Financial Express, India

India Inc study shows perils of Thai FTA

Corporates seek addressal of issues like high cost of production, higher import duties and interest rate differential

OUR CORPORATE BUREAU

8 June 2005

NEW DELHI, JUNE 7: Fearing a further surge in imports from Thailand under the Indo-Thai free trade agreement (FTA), India Inc has brought into sharp focus the urgent need to look internally and address the disabilities suffered by Indian companies in terms of high cost of production, higher import duties, infrastructure service cost and huge interest rate differential compared with the neighbouring country.

In a survey carried out by the Federation of Indian Chambers of Commerce and Industry (Ficci), majority of the respondents echoed the view that the anomalies in duty structure itself would see more and more Indian companies resorting to outsourcing of products from Thailand and a surge in imports.

As per the government data, India’s exports to Thailand during April-December period of fiscal 2004-05 declined by 61.78% to $24.54 million, while imports surged 24.15% to $104.84 in case of 82 early harvest items.

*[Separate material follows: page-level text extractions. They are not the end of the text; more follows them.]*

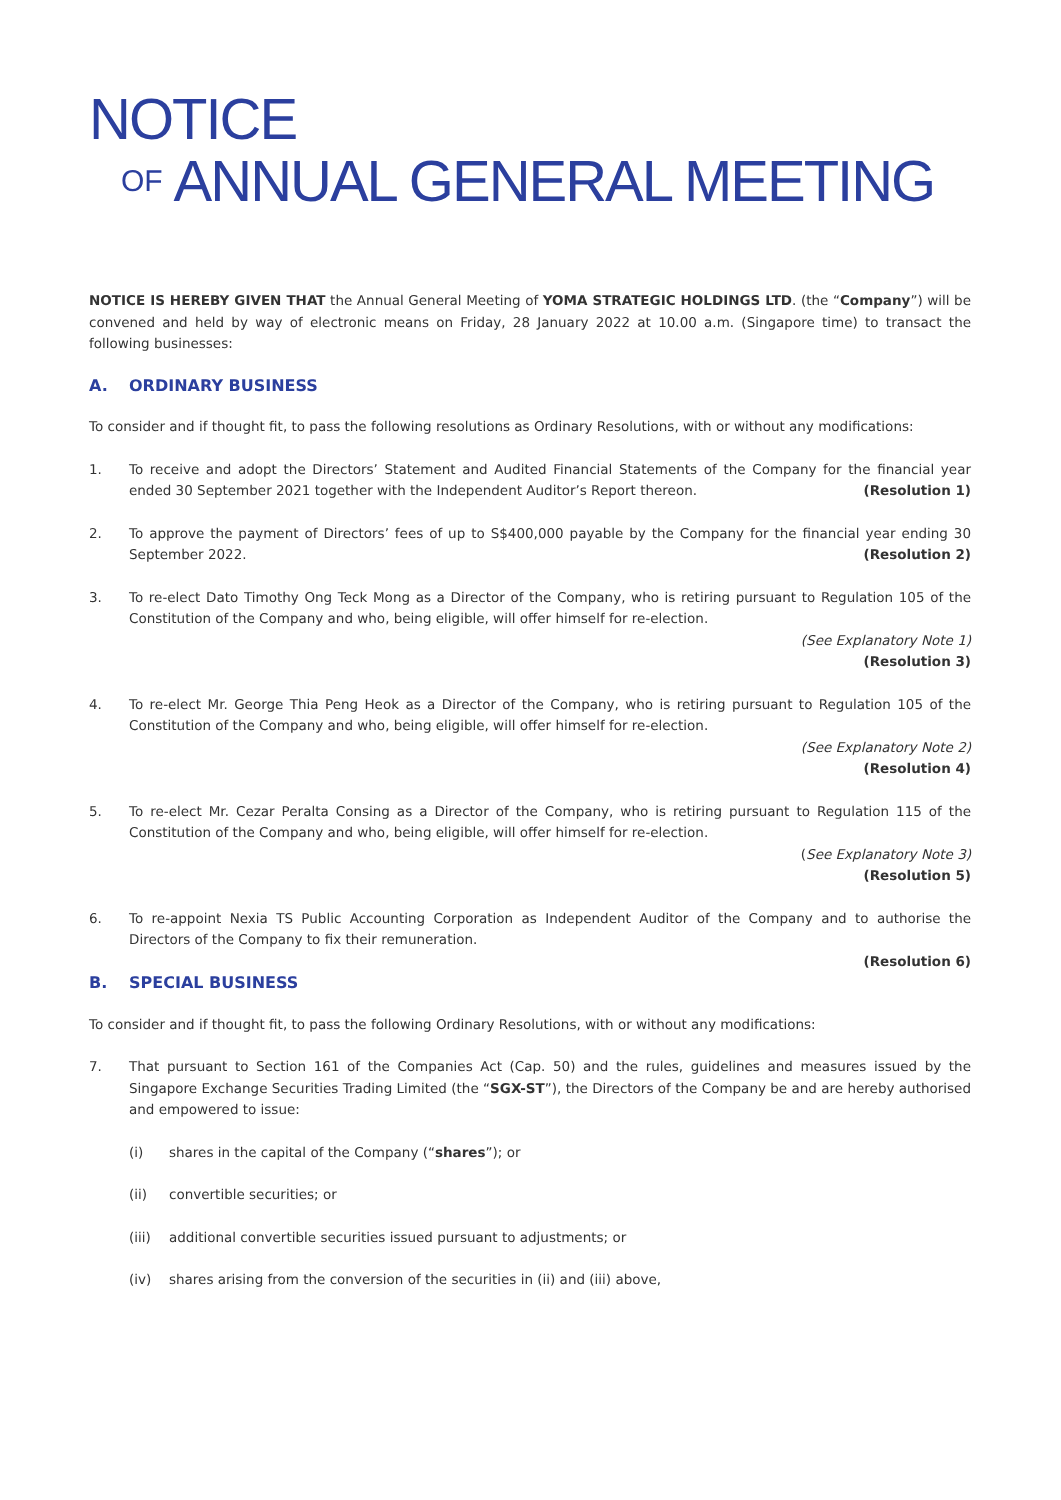NOTICE
OF ANNUAL GENERAL MEETING
NOTICE IS HEREBY GIVEN THAT the Annual General Meeting of YOMA STRATEGIC HOLDINGS LTD. (the “Company”) will be convened and held by way of electronic means on Friday, 28 January 2022 at 10.00 a.m. (Singapore time) to transact the following businesses:
A. ORDINARY BUSINESS
To consider and if thought fit, to pass the following resolutions as Ordinary Resolutions, with or without any modifications:
1. To receive and adopt the Directors’ Statement and Audited Financial Statements of the Company for the financial year ended 30 September 2021 together with the Independent Auditor’s Report thereon. (Resolution 1)
2. To approve the payment of Directors’ fees of up to S$400,000 payable by the Company for the financial year ending 30 September 2022. (Resolution 2)
3. To re-elect Dato Timothy Ong Teck Mong as a Director of the Company, who is retiring pursuant to Regulation 105 of the Constitution of the Company and who, being eligible, will offer himself for re-election.
(See Explanatory Note 1)
(Resolution 3)
4. To re-elect Mr. George Thia Peng Heok as a Director of the Company, who is retiring pursuant to Regulation 105 of the Constitution of the Company and who, being eligible, will offer himself for re-election.
(See Explanatory Note 2)
(Resolution 4)
5. To re-elect Mr. Cezar Peralta Consing as a Director of the Company, who is retiring pursuant to Regulation 115 of the Constitution of the Company and who, being eligible, will offer himself for re-election.
(See Explanatory Note 3)
(Resolution 5)
6. To re-appoint Nexia TS Public Accounting Corporation as Independent Auditor of the Company and to authorise the Directors of the Company to fix their remuneration.
(Resolution 6)
B. SPECIAL BUSINESS
To consider and if thought fit, to pass the following Ordinary Resolutions, with or without any modifications:
7. That pursuant to Section 161 of the Companies Act (Cap. 50) and the rules, guidelines and measures issued by the Singapore Exchange Securities Trading Limited (the “SGX-ST”), the Directors of the Company be and are hereby authorised and empowered to issue:
(i) shares in the capital of the Company (“shares”); or
(ii) convertible securities; or
(iii)
additional convertible securities issued pursuant to adjustments; or
(iv) shares arising from the conversion of the securities in (ii) and (iii) above,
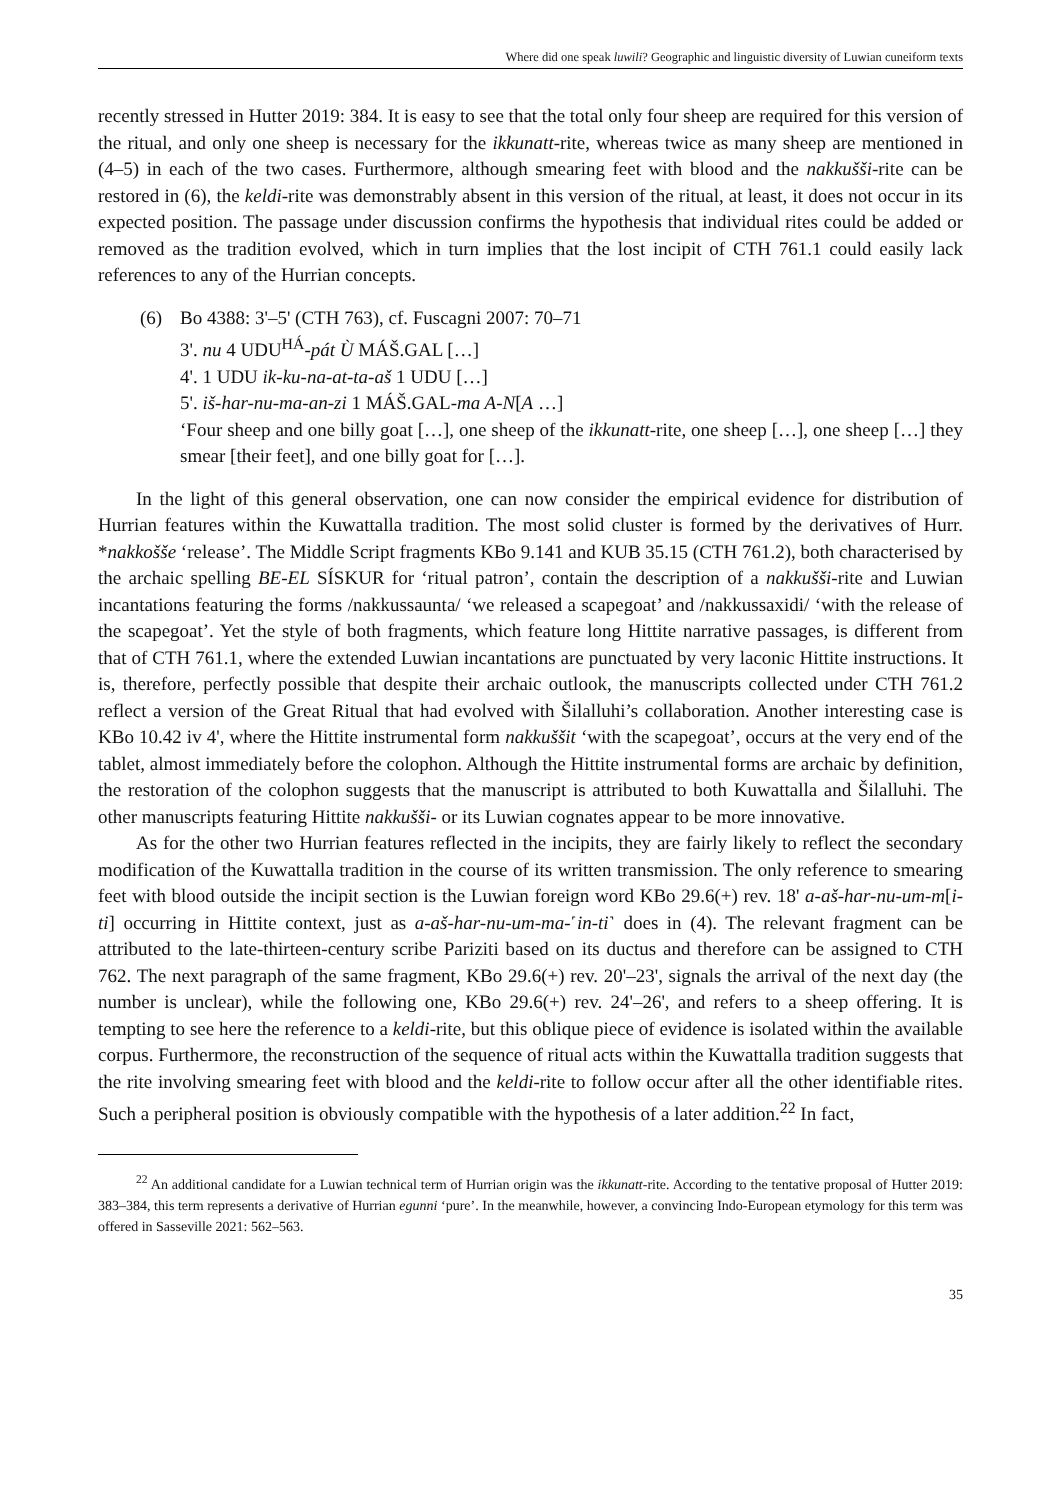Where did one speak luwili? Geographic and linguistic diversity of Luwian cuneiform texts
recently stressed in Hutter 2019: 384. It is easy to see that the total only four sheep are required for this version of the ritual, and only one sheep is necessary for the ikkunatt-rite, whereas twice as many sheep are mentioned in (4–5) in each of the two cases. Furthermore, although smearing feet with blood and the nakkušši-rite can be restored in (6), the keldi-rite was demonstrably absent in this version of the ritual, at least, it does not occur in its expected position. The passage under discussion confirms the hypothesis that individual rites could be added or removed as the tradition evolved, which in turn implies that the lost incipit of CTH 761.1 could easily lack references to any of the Hurrian concepts.
(6) Bo 4388: 3'–5' (CTH 763), cf. Fuscagni 2007: 70–71
3'. nu 4 UDU<sup>HÁ</sup>-pát Ù MÁŠ.GAL […]
4'. 1 UDU ik-ku-na-at-ta-aš 1 UDU […]
5'. iš-har-nu-ma-an-zi 1 MÁŠ.GAL-ma A-N[A …]
‘Four sheep and one billy goat […], one sheep of the ikkunatt-rite, one sheep […], one sheep […] they smear [their feet], and one billy goat for […].
In the light of this general observation, one can now consider the empirical evidence for distribution of Hurrian features within the Kuwattalla tradition. The most solid cluster is formed by the derivatives of Hurr. *nakkošše ‘release’. The Middle Script fragments KBo 9.141 and KUB 35.15 (CTH 761.2), both characterised by the archaic spelling BE-EL SÍSKUR for ‘ritual patron’, contain the description of a nakkušši-rite and Luwian incantations featuring the forms /nakkussaunta/ ‘we released a scapegoat’ and /nakkussaxidi/ ‘with the release of the scapegoat’. Yet the style of both fragments, which feature long Hittite narrative passages, is different from that of CTH 761.1, where the extended Luwian incantations are punctuated by very laconic Hittite instructions. It is, therefore, perfectly possible that despite their archaic outlook, the manuscripts collected under CTH 761.2 reflect a version of the Great Ritual that had evolved with Šilalluhi’s collaboration. Another interesting case is KBo 10.42 iv 4', where the Hittite instrumental form nakkuššit ‘with the scapegoat’, occurs at the very end of the tablet, almost immediately before the colophon. Although the Hittite instrumental forms are archaic by definition, the restoration of the colophon suggests that the manuscript is attributed to both Kuwattalla and Šilalluhi. The other manuscripts featuring Hittite nakkušši- or its Luwian cognates appear to be more innovative.
As for the other two Hurrian features reflected in the incipits, they are fairly likely to reflect the secondary modification of the Kuwattalla tradition in the course of its written transmission. The only reference to smearing feet with blood outside the incipit section is the Luwian foreign word KBo 29.6(+) rev. 18' a-aš-har-nu-um-m[i-ti] occurring in Hittite context, just as a-aš-har-nu-um-ma-˹in-ti˺ does in (4). The relevant fragment can be attributed to the late-thirteen-century scribe Pariziti based on its ductus and therefore can be assigned to CTH 762. The next paragraph of the same fragment, KBo 29.6(+) rev. 20'–23', signals the arrival of the next day (the number is unclear), while the following one, KBo 29.6(+) rev. 24'–26', and refers to a sheep offering. It is tempting to see here the reference to a keldi-rite, but this oblique piece of evidence is isolated within the available corpus. Furthermore, the reconstruction of the sequence of ritual acts within the Kuwattalla tradition suggests that the rite involving smearing feet with blood and the keldi-rite to follow occur after all the other identifiable rites. Such a peripheral position is obviously compatible with the hypothesis of a later addition.<sup>22</sup> In fact,
<sup>22</sup> An additional candidate for a Luwian technical term of Hurrian origin was the ikkunatt-rite. According to the tentative proposal of Hutter 2019: 383–384, this term represents a derivative of Hurrian egunni ‘pure’. In the meanwhile, however, a convincing Indo-European etymology for this term was offered in Sasseville 2021: 562–563.
35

An earlier report, compiled by the department of foreign trade in Thailand for the first three months since the Indo-Thai FTA came into effect from September 1, 2004, presented an even darker picture with a 400:1 trade surplus favouring Thailand in the 82 items of the early harvest scheme

According to the survey, the import duties on certain raw materials in India and Thailand reveal that major inputs like glass parts and chemicals (used in CPT industry) can be imported duty-free into Thailand, but attract a 15% import duty in India. Similarly, alloy steel and stainless steel (used in transmission assembly) attract a 5% higher import duty in India compared to Thailand.

Also, the inverted duty structure which certain sectors like colour picture tube, electric fans and transmission assembly are facing may lead to Indian companies outsourcing products from Thailand (48%) or setting up their manufacturing bases in Thailand (21%) in the FTA regime.

Citing the example of the colour picture tubes, the survey noted that while the import duty on colour picture tube is 12.5%, its raw material glass parts attract an import duty of 15%. Similarly in the case of electric fans, iron alloy coils attract a duty of 20% as against 15% in case of the final product.

On a positive note, while the survey said that FTA is expected to help Indian companies gain access to the East Asian and other major markets with whom Thailand has signed an FTA, there are apprehensions amongst certain sections of the industry that a complete opening up of the Indian market without first addressing the internal shortcomings would prove detrimental to their interests.

While asking the government to to look more seriously at issues concerning FTA, the survey showed that India Inc has also started preparations to face the challenges. While 32% of the respondents said that they were focusing on improving productivity to compete with imports form Thailand, a further 28% of the respondents said they have implemented cost cutting measures to hold down the cost of production and increase their cost competitiveness vis-à-vis Thai products.